Il conclut, sous suite de frais et dépens, à l'annulation de cette décision, le Procureur devant être invité à poursuivre les faits dénoncés par ses soins.
b. Le recourant, au bénéfice de l'assistance judiciaire devant le Ministère public, a été dispensé de verser des sûretés (art. 383 CPP).
B. Les faits pertinents suivants ressortent du dossier :
a. Le 18 mai 2024, une altercation physique a opposé A______ à B______ et deux autres individus.
b.a. À la suite de plaintes pénales déposées par les précités, le Ministère public a prévenu chacun d'eux de diverses infractions.
b.b. Le Procureur a entendu les intéressés, les 3 mars et 28 avril 2025, en tant que prévenus et personnes appelées à donner des renseignements.
i. Lors de la première audience, B______ s'est exprimé sur les faits qui lui sont reprochés.
Il a ajouté que depuis la "bagarre", il recevait des "menaces interposées" de la part de personnes apparentées à A______. Lui-même était "libanais chrétien" et ce dernier "libanais musulman". Le prénommé "fai[sai]t partie d’un groupe qui s’appel[lait] le Hezbollah".
ii. Au cours de la seconde, A______, assisté de son conseil juridique gratuit, a déclaré porter plainte contre B______ du chef de calomnie (art. 174 CP), subsidiairement diffamation (art. 173 CP), ce dernier l’ayant faussement accusé d'appartenir au Hezbollah, "à savoir une organisation terroriste".
Cette déclaration a été protocolée au procès-verbal, signé par A______.

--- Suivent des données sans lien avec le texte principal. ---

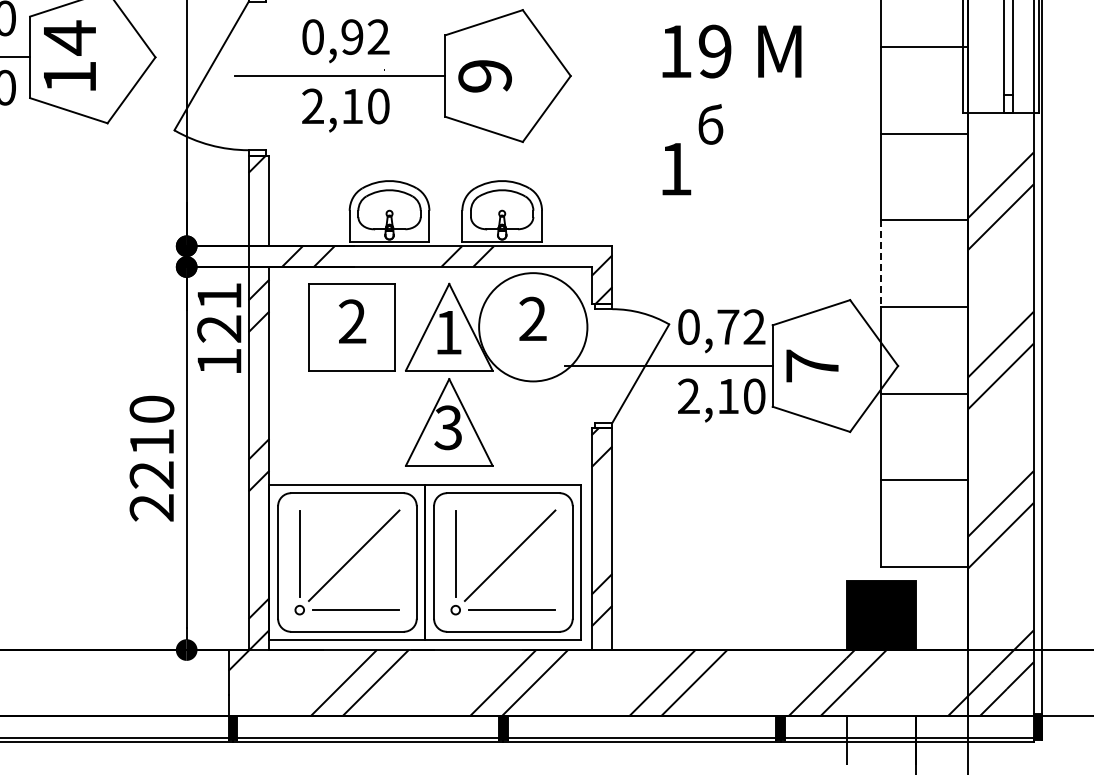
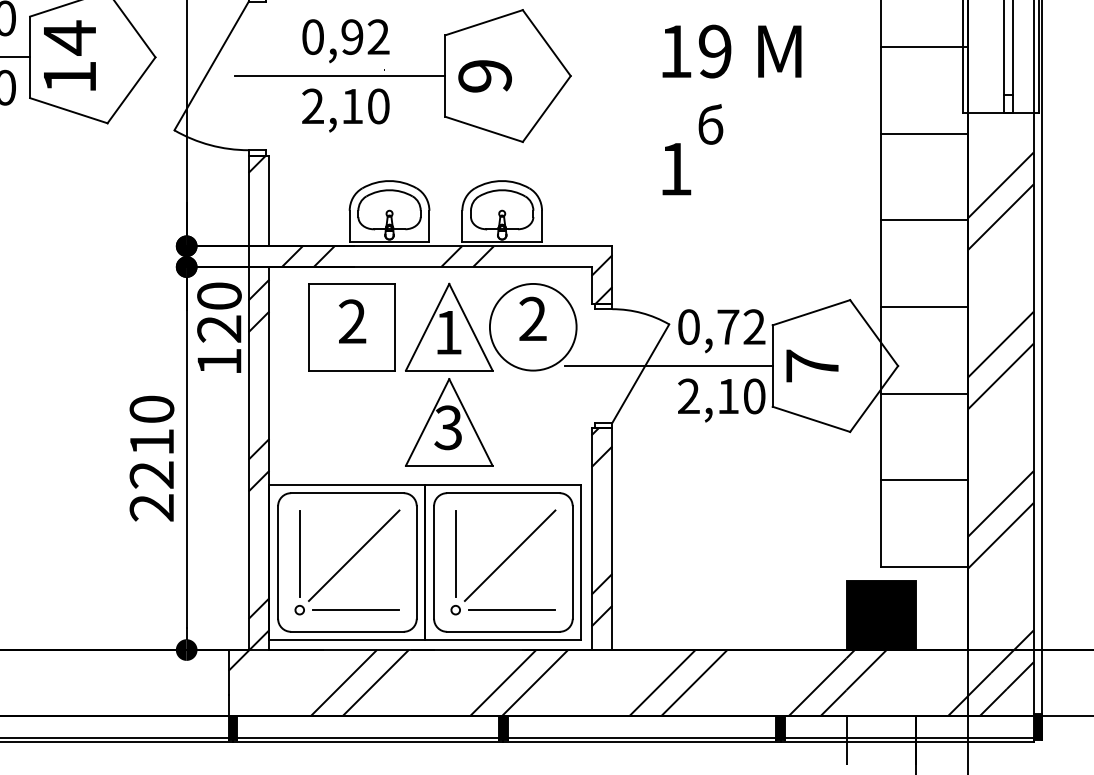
line at (881, 264): dashed -> solid
text at (219, 295): 121 -> 120
circle at (533, 327) diameter: 108 px -> 87 px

C. Dans sa décision déférée, le Ministère public a considéré que les conditions des deux infractions précitées n’étaient pas réalisées, de sorte que le prononcé d’une non-entrée en matière s’imposait (art. 310 al. 1 let. a CPP).
D. a. À l'appui de son recours, A______ soutient que les propos tenus par B______ l'assimilaient à un terroriste. En effet, le Hezbollah était qualifié d'organisation terroriste par de nombreux États (Canada, États-Unis, Arabie Saoudite, etc.). En Suisse, cette question avait fait l'objet d'un rapport du Conseil fédéral, établi à la suite de deux postulats déposés par des conseillers nationaux (20.3650 Bindler-Keller et 20.3824 Pfister). L'assertion litigieuse portait donc atteinte à son honneur.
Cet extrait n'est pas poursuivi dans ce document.